_PAGE EXTRACT:_
= Beginning of Section =

811.42793/1485

Memorandum of Conversation, by Mr. Paul W. Meyer of the Division of Cultural Relations

Professor Chiao Tsai, one of the Chinese professors who is in this country at the invitation of the Department, told me that in a recent conversation a Mr. Kohlberg of the American Bureau for Medical Aid to China, who returned to the United States from China about two months ago, had informed him that two of the cultural relations experts at Kunming had made very derogatory remarks to him about China. Professor Tsai said that Kohlberg’s comment was that it seemed incomprehensible that cultural relations personnel sent to China to improve relations between the two countries should engage in activity which would inevitably worsen those relations. I was unable to learn from Professor Tsai who the two experts were.

= End of Section =

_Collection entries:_
= Beginning of Section =

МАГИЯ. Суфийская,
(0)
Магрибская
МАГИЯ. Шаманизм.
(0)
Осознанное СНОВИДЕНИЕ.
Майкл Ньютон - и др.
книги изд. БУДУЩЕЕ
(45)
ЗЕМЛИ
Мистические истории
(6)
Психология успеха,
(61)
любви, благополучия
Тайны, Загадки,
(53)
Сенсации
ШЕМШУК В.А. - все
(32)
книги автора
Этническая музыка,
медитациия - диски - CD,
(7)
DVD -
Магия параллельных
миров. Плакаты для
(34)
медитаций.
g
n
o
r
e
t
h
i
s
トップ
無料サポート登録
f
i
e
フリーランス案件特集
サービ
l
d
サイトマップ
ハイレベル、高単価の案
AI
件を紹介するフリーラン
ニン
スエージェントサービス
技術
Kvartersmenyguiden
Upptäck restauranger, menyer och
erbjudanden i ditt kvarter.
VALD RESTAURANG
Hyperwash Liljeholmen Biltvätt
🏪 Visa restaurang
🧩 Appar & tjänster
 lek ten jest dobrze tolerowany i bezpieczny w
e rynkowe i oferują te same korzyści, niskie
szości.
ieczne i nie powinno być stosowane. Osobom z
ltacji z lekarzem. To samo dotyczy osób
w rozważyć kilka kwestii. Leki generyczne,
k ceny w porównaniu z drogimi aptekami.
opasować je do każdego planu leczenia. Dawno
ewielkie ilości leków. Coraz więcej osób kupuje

= End of Section =

_TASK GOAL:_ Carry on the memorandum of conversation about Professor Chiao Tsai's report, starting after its final sentence.

_WRITTEN ANSWER:_
I told Professor Tsai that our experts were specialists along technical lines and that some of them had never been outside the United States. I said that it is an American trait to criticize anything and everything within their own country, and that these experts had apparently forgotten that they were abroad. I did not try to excuse the experts but took occasion to say that Americans consider criticism a good thing and that I thought China would be a lot better off if there was more criticism in China. I stated, however, that criticism should come from the people of the country, as criticism from outsiders was resented by all nations. I also took occasion to point out that Chinese were free to criticize the United States, that we Americans felt free to criticize the British, and that the [Page 764] Russians felt free to criticize the British and Americans, especially in regard to our delay in opening [the] second front. He finally agreed with me that criticism was a fairly universal trait, and not necessarily something evil.

As this incident has been brought to the Department’s attention, it might be advisable to instruct the Embassy at Chungking to caution cultural relations experts in the future to be more guarded in their comments.